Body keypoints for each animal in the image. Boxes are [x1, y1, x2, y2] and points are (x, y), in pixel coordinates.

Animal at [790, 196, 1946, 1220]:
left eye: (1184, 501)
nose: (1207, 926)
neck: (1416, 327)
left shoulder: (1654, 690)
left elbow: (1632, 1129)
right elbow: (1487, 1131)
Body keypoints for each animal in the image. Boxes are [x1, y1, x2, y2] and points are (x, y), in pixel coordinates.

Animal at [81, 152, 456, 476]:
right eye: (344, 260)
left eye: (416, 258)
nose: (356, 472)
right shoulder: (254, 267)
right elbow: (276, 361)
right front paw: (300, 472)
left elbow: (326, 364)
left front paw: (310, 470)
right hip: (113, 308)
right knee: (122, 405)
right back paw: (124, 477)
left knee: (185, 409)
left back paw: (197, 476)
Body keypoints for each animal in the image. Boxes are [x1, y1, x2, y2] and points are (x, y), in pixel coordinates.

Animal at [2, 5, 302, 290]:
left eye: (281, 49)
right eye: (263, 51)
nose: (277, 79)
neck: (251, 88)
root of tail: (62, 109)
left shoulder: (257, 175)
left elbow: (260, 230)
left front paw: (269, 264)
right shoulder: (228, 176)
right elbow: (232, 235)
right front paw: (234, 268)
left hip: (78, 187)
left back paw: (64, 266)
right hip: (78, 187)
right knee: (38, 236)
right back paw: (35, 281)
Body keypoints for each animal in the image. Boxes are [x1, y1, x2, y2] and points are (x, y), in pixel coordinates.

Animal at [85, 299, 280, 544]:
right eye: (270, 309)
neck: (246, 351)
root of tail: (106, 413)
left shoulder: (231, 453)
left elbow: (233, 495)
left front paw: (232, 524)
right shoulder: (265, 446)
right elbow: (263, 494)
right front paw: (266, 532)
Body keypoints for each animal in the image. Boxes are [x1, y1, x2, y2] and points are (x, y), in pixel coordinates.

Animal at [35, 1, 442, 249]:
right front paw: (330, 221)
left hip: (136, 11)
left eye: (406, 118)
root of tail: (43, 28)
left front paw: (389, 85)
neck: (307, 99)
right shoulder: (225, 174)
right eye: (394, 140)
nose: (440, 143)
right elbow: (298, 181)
---------------
▶ _AIM OF THE TASK_: All of the records should be transcribed exactly, with nothing left out.

▶ _RESPONSE AREA_:
Body keypoints for each animal in the image. Boxes are [x1, y1, x2, y2] and points are (x, y), in pixel coordinates.

Animal at [790, 196, 1946, 1220]:
left eye: (1184, 501)
nose: (1207, 926)
neck: (1416, 327)
left shoulder: (1654, 690)
left elbow: (1632, 1129)
right elbow: (1487, 1131)
Body keypoints for each animal in the image. Boxes are [x1, y1, x2, y2] and points are (x, y), in pixel coordinates.

Animal at [81, 152, 456, 476]:
right eye: (344, 260)
left eye: (416, 258)
nose: (356, 472)
right shoulder: (254, 267)
right elbow: (276, 361)
right front paw: (300, 472)
left elbow: (326, 364)
left front paw: (310, 470)
right hip: (113, 308)
right knee: (122, 405)
right back paw: (124, 477)
left knee: (185, 409)
left back paw: (197, 476)
Body keypoints for each animal in the image. Boxes are [x1, y1, x2, y2] and points are (x, y), in pixel coordinates.

Animal at [2, 5, 302, 290]:
left eye: (281, 49)
right eye: (263, 51)
nose: (277, 79)
neck: (251, 88)
root of tail: (62, 109)
left shoulder: (257, 175)
left elbow: (260, 230)
left front paw: (269, 264)
right shoulder: (228, 176)
right elbow: (232, 235)
right front paw: (234, 268)
left hip: (78, 187)
left back paw: (64, 266)
right hip: (78, 187)
right knee: (38, 236)
right back paw: (35, 281)
Body keypoints for each animal in the image. Boxes are [x1, y1, x2, y2] and points are (x, y), in pixel coordinates.

Animal at [85, 299, 280, 544]:
right eye: (270, 309)
neck: (246, 351)
root of tail: (106, 413)
left shoulder: (231, 453)
left elbow: (233, 495)
left front paw: (232, 524)
right shoulder: (265, 446)
right elbow: (263, 494)
right front paw: (266, 532)
Body keypoints for each animal in the image. Boxes are [x1, y1, x2, y2] and points are (x, y), in pixel coordinates.

Animal at [35, 1, 442, 249]:
right front paw: (330, 221)
left hip: (136, 11)
left eye: (406, 118)
root of tail: (43, 28)
left front paw: (389, 85)
neck: (307, 99)
right shoulder: (225, 174)
right eye: (394, 140)
nose: (440, 143)
right elbow: (298, 181)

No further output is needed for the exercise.